Fragment tekstu:
___

Innego zdania jest pierwszy z ekspertów. - Rzeczywiście nie miałoby znaczenia, gdyby kapitan wyraził na to zgodę, mając pełną informację na temat sytuacji, w jakiej się znajduje. Czyli doniesienia o tym, że na pokładzie może znajdować się bomba. Moim zdaniem tej pełnej informacji nie miał - odpowiada.
Piloci postąpili zgodnie z procedurami
Nie ma za to wątpliwości, że załoga samolotu Boeing 777 linii lotniczych Emirates postąpiła zgodnie z wszelkimi procedurami.

___

Udostępniony materiał:
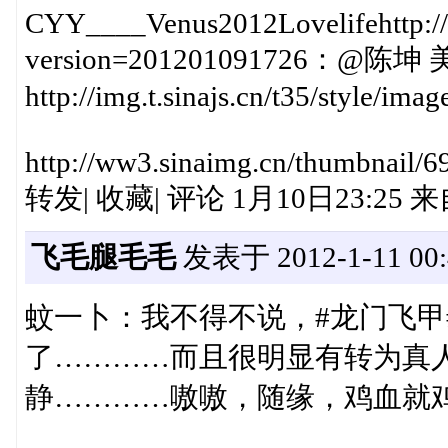
CYY____Venus2012Lovelifehttp://im
version=201201091726：
http://img.t.sinajs.cn/t35/style/im
http://ww3.sinaimg.cn/thumbnail/
转发| 收藏| 评论 1月10日23:25
飞毛腿毛毛
发表于 2012-1-11 00:
蚊一卜：我不得不说，#龙门飞甲
了…………而且很明显有转为真
静…………嗷嗷，随缘，鸡血就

___

Zadania do wykonania:
A – Określ, czy poniższe stwierdzenia zgadzają się z fragmentem tekstu, i przy każdym odpowiedz „tak” albo „nie”, przytaczając dosłownie rozstrzygające słowa tekstu. (i) Według pierwszego z ekspertów kapitan miał pełną informację o sytuacji. (ii) Załoga samolotu linii Emirates postąpiła zgodnie z procedurami. (iii) Samolot, o którym mowa, był maszyną typu Airbus.
B – Przepisz z fragmentu tekstu wszystko od słów „Piloci postąpili zgodnie” w dół aż po słowa „z wszelkimi procedurami.”, bez żadnych zmian.

Odpowiedzi do zadań:
A –
(i) Nie: „Moim zdaniem tej pełnej informacji nie miał”.
(ii) Tak: „załoga samolotu Boeing 777 linii lotniczych Emirates postąpiła zgodnie z wszelkimi procedurami”.
(iii) Nie: „samolotu Boeing 777 linii lotniczych Emirates”.

B –
Piloci postąpili zgodnie z procedurami
Nie ma za to wątpliwości, że załoga samolotu Boeing 777 linii lotniczych Emirates postąpiła zgodnie z wszelkimi procedurami.